Los padres le dan todo objeto bello que poseen
y sólo guardan para ellos lo que es viejo y está gastado.
El niño toma una novia
y trae a la casa a esa desconocida.
Los padres se vuelven más distantes.
Los recién casados intiman entre ellos,
permanecen en su habitación, hablándose felices.
—Así son las cosas, en efecto —interrumpió uno.
Los padres envejecen.
Sus espíritus se debilitan, su fuerza disminuye.
Tienen sólo al niño del que depender,
sólo su esposa les presta servicios,
pero el niño ya no acude a ellos,
ni de noche ni de día.
La sala de los padres está fría,
ya no hay más charlas agradables.
Son como huéspedes solitarios en una posada.
Surge una crisis, y llaman a su hijo.
Nueve de cada diez veces, él no viene
ni les sirve.
Su enojo crece y les vilipendia,
diciendo que sería mejor morir
que seguir en este mundo cuando son superfluos.
Los padres escuchan, y sus corazones se llenan de cólera.
Llorando, dicen: «Cuando eras pequeño,
sin nosotros no habrías nacido,
sin nosotros, no habrías crecido.
¡Ah, cómo hemos...!».
Jūrō se interrumpió bruscamente y dejó la hoja a un lado.
—Yo..., yo... No puedo.

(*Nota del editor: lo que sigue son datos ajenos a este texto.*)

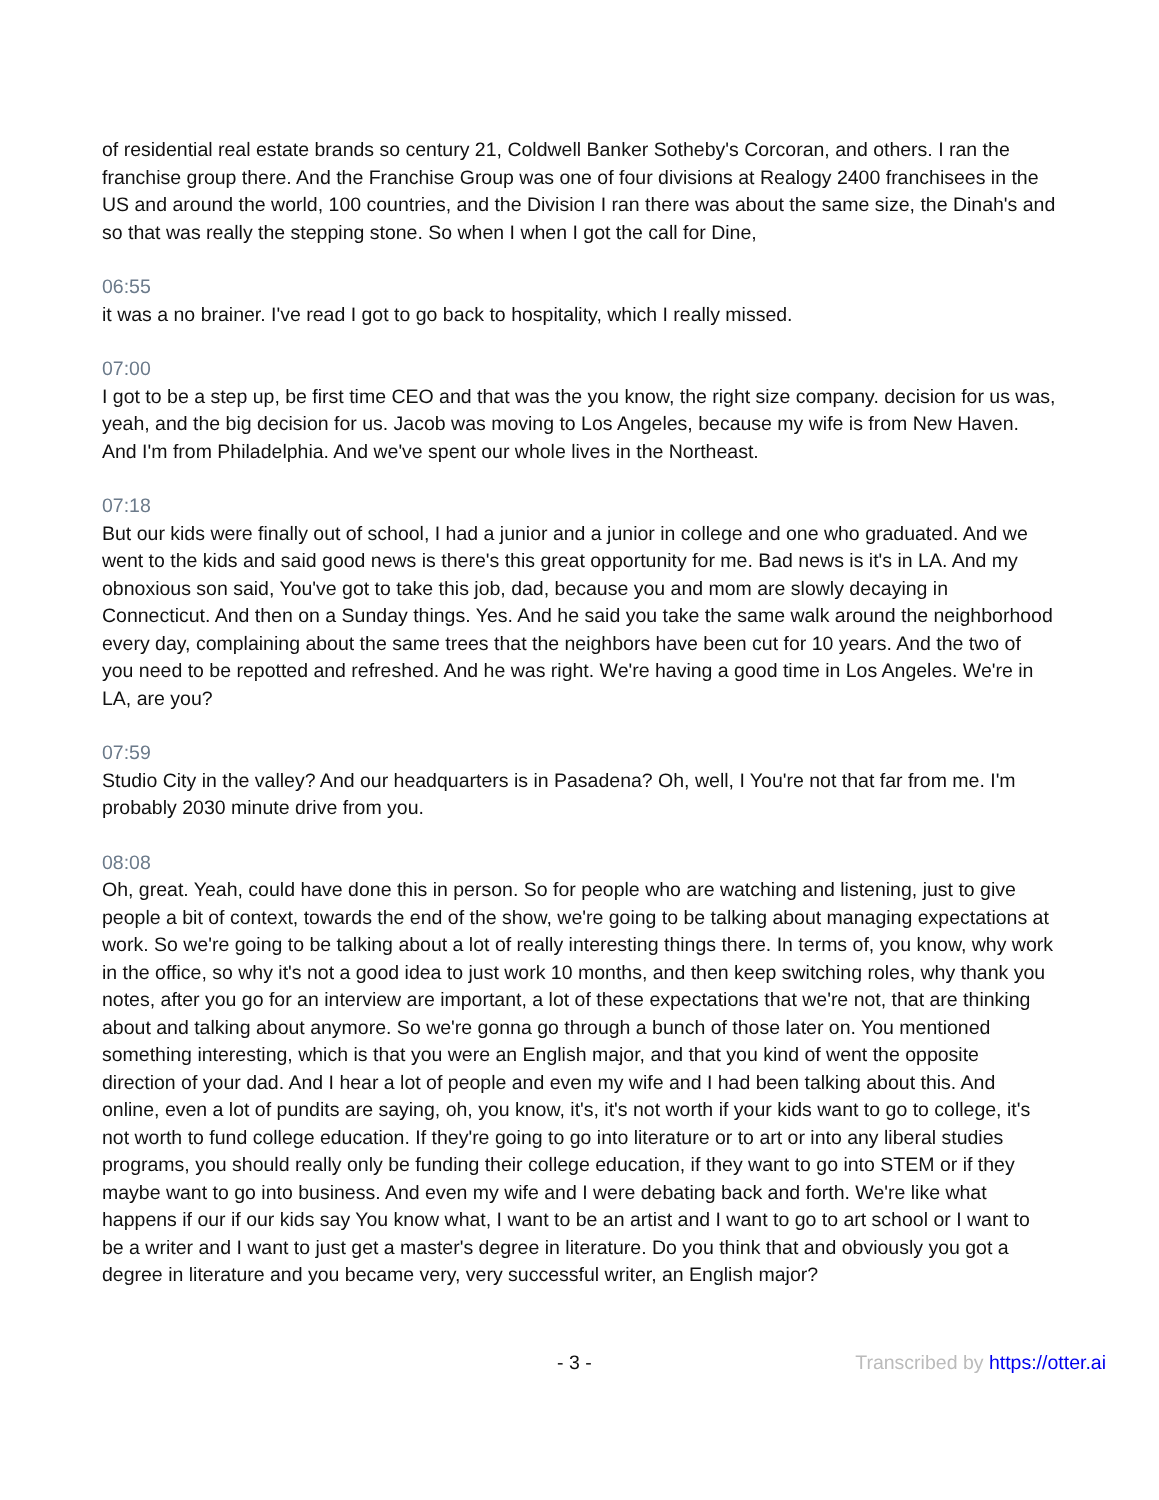of residential real estate brands so century 21, Coldwell Banker Sotheby's Corcoran, and others. I ran the franchise group there. And the Franchise Group was one of four divisions at Realogy 2400 franchisees in the US and around the world, 100 countries, and the Division I ran there was about the same size, the Dinah's and so that was really the stepping stone. So when I when I got the call for Dine,
06:55
it was a no brainer. I've read I got to go back to hospitality, which I really missed.
07:00
I got to be a step up, be first time CEO and that was the you know, the right size company. decision for us was, yeah, and the big decision for us. Jacob was moving to Los Angeles, because my wife is from New Haven. And I'm from Philadelphia. And we've spent our whole lives in the Northeast.
07:18
But our kids were finally out of school, I had a junior and a junior in college and one who graduated. And we went to the kids and said good news is there's this great opportunity for me. Bad news is it's in LA. And my obnoxious son said, You've got to take this job, dad, because you and mom are slowly decaying in Connecticut. And then on a Sunday things. Yes. And he said you take the same walk around the neighborhood every day, complaining about the same trees that the neighbors have been cut for 10 years. And the two of you need to be repotted and refreshed. And he was right. We're having a good time in Los Angeles. We're in LA, are you?
07:59
Studio City in the valley? And our headquarters is in Pasadena? Oh, well, I You're not that far from me. I'm probably 2030 minute drive from you.
08:08
Oh, great. Yeah, could have done this in person. So for people who are watching and listening, just to give people a bit of context, towards the end of the show, we're going to be talking about managing expectations at work. So we're going to be talking about a lot of really interesting things there. In terms of, you know, why work in the office, so why it's not a good idea to just work 10 months, and then keep switching roles, why thank you notes, after you go for an interview are important, a lot of these expectations that we're not, that are thinking about and talking about anymore. So we're gonna go through a bunch of those later on. You mentioned something interesting, which is that you were an English major, and that you kind of went the opposite direction of your dad. And I hear a lot of people and even my wife and I had been talking about this. And online, even a lot of pundits are saying, oh, you know, it's, it's not worth if your kids want to go to college, it's not worth to fund college education. If they're going to go into literature or to art or into any liberal studies programs, you should really only be funding their college education, if they want to go into STEM or if they maybe want to go into business. And even my wife and I were debating back and forth. We're like what happens if our if our kids say You know what, I want to be an artist and I want to go to art school or I want to be a writer and I want to just get a master's degree in literature. Do you think that and obviously you got a degree in literature and you became very, very successful writer, an English major?
- 3 - Transcribed by https://otter.ai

Que lo lea otro.
Pero nadie quiso sustituirle. Tendidos boca arriba o abajo, o sentados con las piernas cruzadas y las cabezas entre las rodillas, estaban tan llorosos como niños perdidos.
Al entrar en la sala, Sasaki Kojirō se encontró con esa escena inverosímil.

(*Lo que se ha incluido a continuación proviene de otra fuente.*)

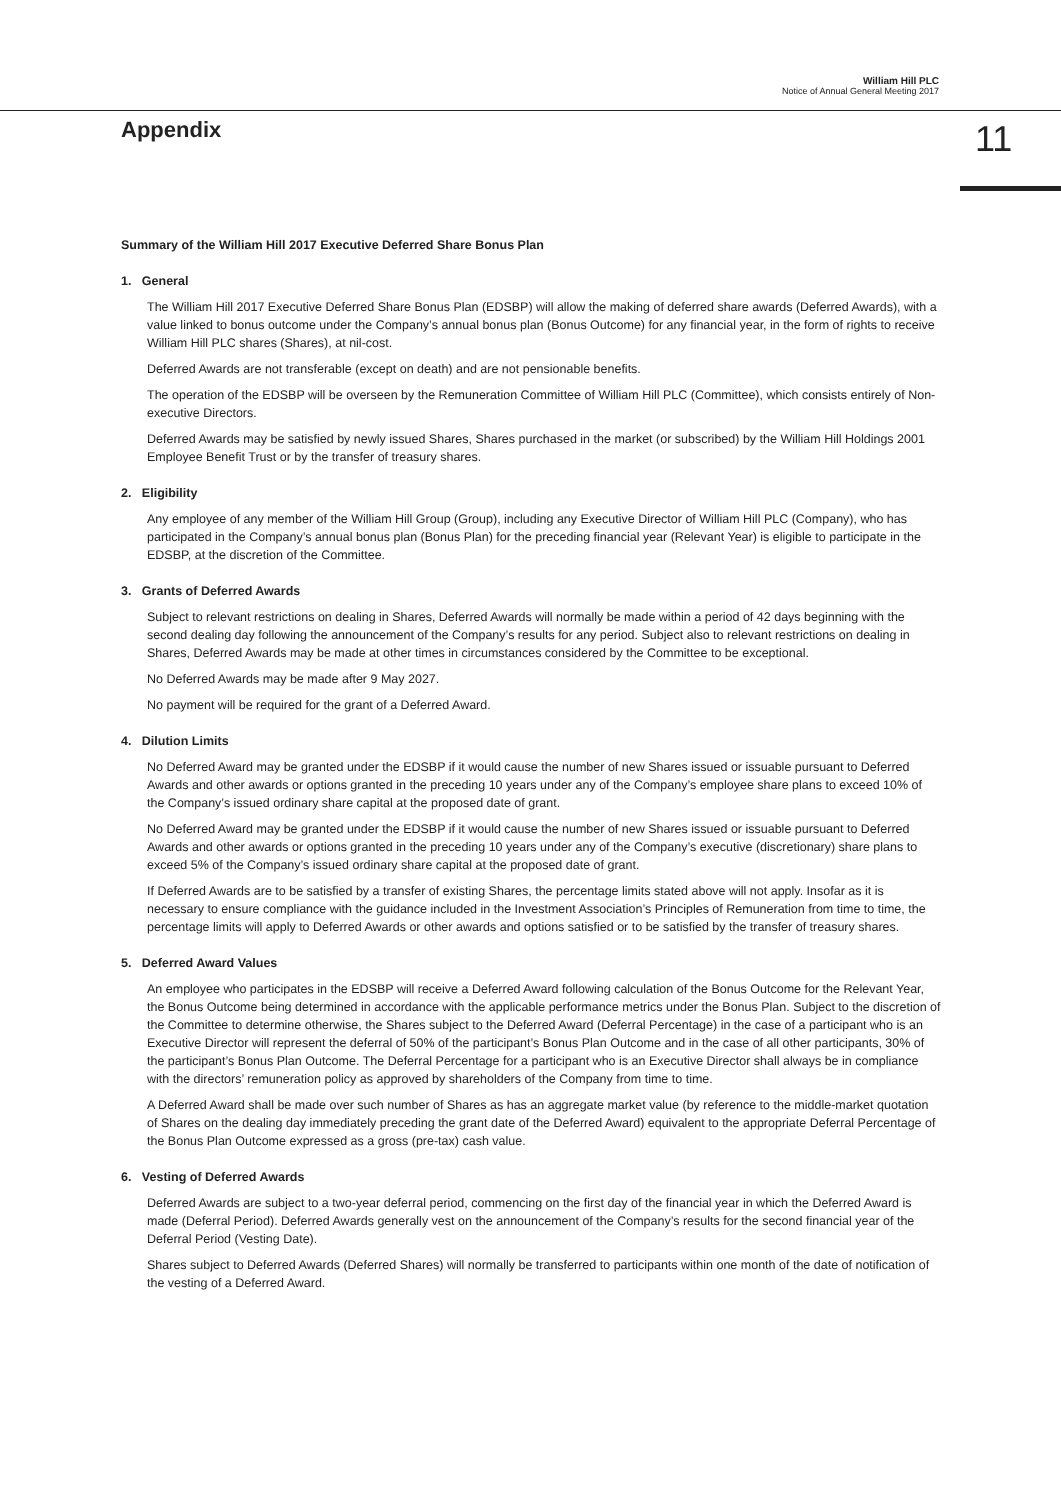William Hill PLC
Notice of Annual General Meeting 2017
11
Appendix
Summary of the William Hill 2017 Executive Deferred Share Bonus Plan
1. General
The William Hill 2017 Executive Deferred Share Bonus Plan (EDSBP) will allow the making of deferred share awards (Deferred Awards), with a value linked to bonus outcome under the Company’s annual bonus plan (Bonus Outcome) for any financial year, in the form of rights to receive William Hill PLC shares (Shares), at nil-cost.
Deferred Awards are not transferable (except on death) and are not pensionable benefits.
The operation of the EDSBP will be overseen by the Remuneration Committee of William Hill PLC (Committee), which consists entirely of Non-executive Directors.
Deferred Awards may be satisfied by newly issued Shares, Shares purchased in the market (or subscribed) by the William Hill Holdings 2001 Employee Benefit Trust or by the transfer of treasury shares.
2. Eligibility
Any employee of any member of the William Hill Group (Group), including any Executive Director of William Hill PLC (Company), who has participated in the Company’s annual bonus plan (Bonus Plan) for the preceding financial year (Relevant Year) is eligible to participate in the EDSBP, at the discretion of the Committee.
3. Grants of Deferred Awards
Subject to relevant restrictions on dealing in Shares, Deferred Awards will normally be made within a period of 42 days beginning with the second dealing day following the announcement of the Company’s results for any period. Subject also to relevant restrictions on dealing in Shares, Deferred Awards may be made at other times in circumstances considered by the Committee to be exceptional.
No Deferred Awards may be made after 9 May 2027.
No payment will be required for the grant of a Deferred Award.
4. Dilution Limits
No Deferred Award may be granted under the EDSBP if it would cause the number of new Shares issued or issuable pursuant to Deferred Awards and other awards or options granted in the preceding 10 years under any of the Company’s employee share plans to exceed 10% of the Company’s issued ordinary share capital at the proposed date of grant.
No Deferred Award may be granted under the EDSBP if it would cause the number of new Shares issued or issuable pursuant to Deferred Awards and other awards or options granted in the preceding 10 years under any of the Company’s executive (discretionary) share plans to exceed 5% of the Company’s issued ordinary share capital at the proposed date of grant.
If Deferred Awards are to be satisfied by a transfer of existing Shares, the percentage limits stated above will not apply. Insofar as it is necessary to ensure compliance with the guidance included in the Investment Association’s Principles of Remuneration from time to time, the percentage limits will apply to Deferred Awards or other awards and options satisfied or to be satisfied by the transfer of treasury shares.
5. Deferred Award Values
An employee who participates in the EDSBP will receive a Deferred Award following calculation of the Bonus Outcome for the Relevant Year, the Bonus Outcome being determined in accordance with the applicable performance metrics under the Bonus Plan. Subject to the discretion of the Committee to determine otherwise, the Shares subject to the Deferred Award (Deferral Percentage) in the case of a participant who is an Executive Director will represent the deferral of 50% of the participant’s Bonus Plan Outcome and in the case of all other participants, 30% of the participant’s Bonus Plan Outcome. The Deferral Percentage for a participant who is an Executive Director shall always be in compliance with the directors’ remuneration policy as approved by shareholders of the Company from time to time.
A Deferred Award shall be made over such number of Shares as has an aggregate market value (by reference to the middle-market quotation of Shares on the dealing day immediately preceding the grant date of the Deferred Award) equivalent to the appropriate Deferral Percentage of the Bonus Plan Outcome expressed as a gross (pre-tax) cash value.
6. Vesting of Deferred Awards
Deferred Awards are subject to a two-year deferral period, commencing on the first day of the financial year in which the Deferred Award is made (Deferral Period). Deferred Awards generally vest on the announcement of the Company’s results for the second financial year of the Deferral Period (Vesting Date).
Shares subject to Deferred Awards (Deferred Shares) will normally be transferred to participants within one month of the date of notification of the vesting of a Deferred Award.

—¿No está aquí Yajibei? —preguntó Kojirō a gritos.
Los jugadores estaban tan absortos en su juego y los que lloraban en sus recuerdos de la infancia, que ninguno respondió.
Kojirō se acercó a Jūrō, que estaba tendido boca arriba con los brazos sobre los ojos, y le dijo:
—¿Puedo preguntarte qué ocurre aquí?
—Oh, no sabía que eras tú, señor.
Jūrō y los demás se apresuraron a enjugarse los ojos y sonarse, se levantaron e hicieron tímidas reverencias a su instructor de esgrima.

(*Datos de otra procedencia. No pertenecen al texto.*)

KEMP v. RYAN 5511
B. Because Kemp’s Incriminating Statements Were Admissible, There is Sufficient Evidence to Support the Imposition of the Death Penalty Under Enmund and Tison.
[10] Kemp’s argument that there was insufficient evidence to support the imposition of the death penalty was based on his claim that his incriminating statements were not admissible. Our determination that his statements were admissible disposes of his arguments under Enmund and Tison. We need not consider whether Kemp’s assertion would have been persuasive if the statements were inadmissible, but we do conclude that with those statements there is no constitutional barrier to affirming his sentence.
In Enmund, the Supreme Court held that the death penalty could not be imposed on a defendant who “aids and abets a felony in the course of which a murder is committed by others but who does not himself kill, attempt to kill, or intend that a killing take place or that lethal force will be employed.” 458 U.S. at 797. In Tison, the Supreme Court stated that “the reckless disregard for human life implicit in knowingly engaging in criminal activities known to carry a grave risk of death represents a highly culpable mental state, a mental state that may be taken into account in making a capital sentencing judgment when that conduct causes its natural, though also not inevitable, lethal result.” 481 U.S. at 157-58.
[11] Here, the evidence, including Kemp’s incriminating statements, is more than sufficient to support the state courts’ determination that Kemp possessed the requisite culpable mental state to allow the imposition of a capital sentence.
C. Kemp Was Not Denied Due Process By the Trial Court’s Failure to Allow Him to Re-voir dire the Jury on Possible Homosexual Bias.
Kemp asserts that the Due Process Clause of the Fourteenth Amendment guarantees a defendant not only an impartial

—¿Estás llorando? —le preguntó.
—Humm, sí. Bueno, no.
—Eres un tipo raro.
Mientras los demás volvían a su anterior diversión, Jūrō empezó a contarle su encuentro casual con Musashi, satisfecho por tener un tema que pudiera distraer la atención de Kojirō y éste dejara de fijarse en el estado de aquellos jóvenes.
—Como el el jefe está ausente, no sabíamos qué hacer —le dijo—. Osugi decidió ir a hablar contigo.
A Kojirō le brillaron los ojos.
—¿Musashi se hospeda en una posada de Bakurōchō?
—Ahí estuvo, en efecto, pero ahora se aloja en la casa de Zushino Kōsuke.
—Ésa es una interesante coincidencia.
—¿Ah, sí?
—Resulta que he enviado mi Palo de Secar a Zushino para que la pula. Creo que a estas alturas el trabajo ya debe de estar terminado. Hoy he venido aquí para recogerla.
—¿Ya has estado allí?
—Todavía no. Pensé pasar primero por aquí y estar un rato con vosotros.
—Ha sido una suerte. Si te hubieras presentado en el taller de repente, Musashi podría haberte atacado.
—No le temo, pero ¿cómo puedo hablar con la anciana si está ausente?
—No creo que haya llegado todavía a Isarago. Enviaré a un buen corredor para que la haga volver.
Durante el consejo de guerra que se celebró aquella noche, Kojirō expresó la opinión de que no había motivo alguno para esperar el regreso de Yajibei. Él mismo actuaría como ayudante de Osugi, a fin de que ella pudiera por fin vengarse adecuadamente. Jūrō y Koroku también quisieron ir, más por el honor de estar presentes que para echar una mano. Aunque conocían la reputación de Musashi como luchador, nunca imaginaron que pudiera estar a la altura de su brillante instructor.
Sin embargo, aquella noche no podrían hacer nada. A pesar de su entusiasmo, Osugi estaba extenuada y se quejaba de dolor de espalda. Decidieron llevar a cabo su plan a la noche siguiente.
Al día siguiente, por la tarde, Osugi se bañó en agua fría, se ennegreció los dientes y tiñó el cabello. Cuando se puso el sol hizo los preparativos para el combate, primero vistiendo una túnica interior que había comprado para que la enterrasen con ella y que había llevado consigo a todas partes durante años. Había hecho que la sellaran en cada santuario y templo que visitó, para invocar la buena suerte: desde el santuario de Sumiyoshi en Osaka al santuario de Oyama Hachiman y el Kiyomizudera en Kyoto, el templo de Kannon en Asakusa y docenas de establecimientos religiosos menos importantes en diversas partes del país. Las sagradas estampaciones de la túnica hacían que pareciese un kimono. Vestida con ella, Osugi se sentía más segura que si hubiera llevado cota de mallas.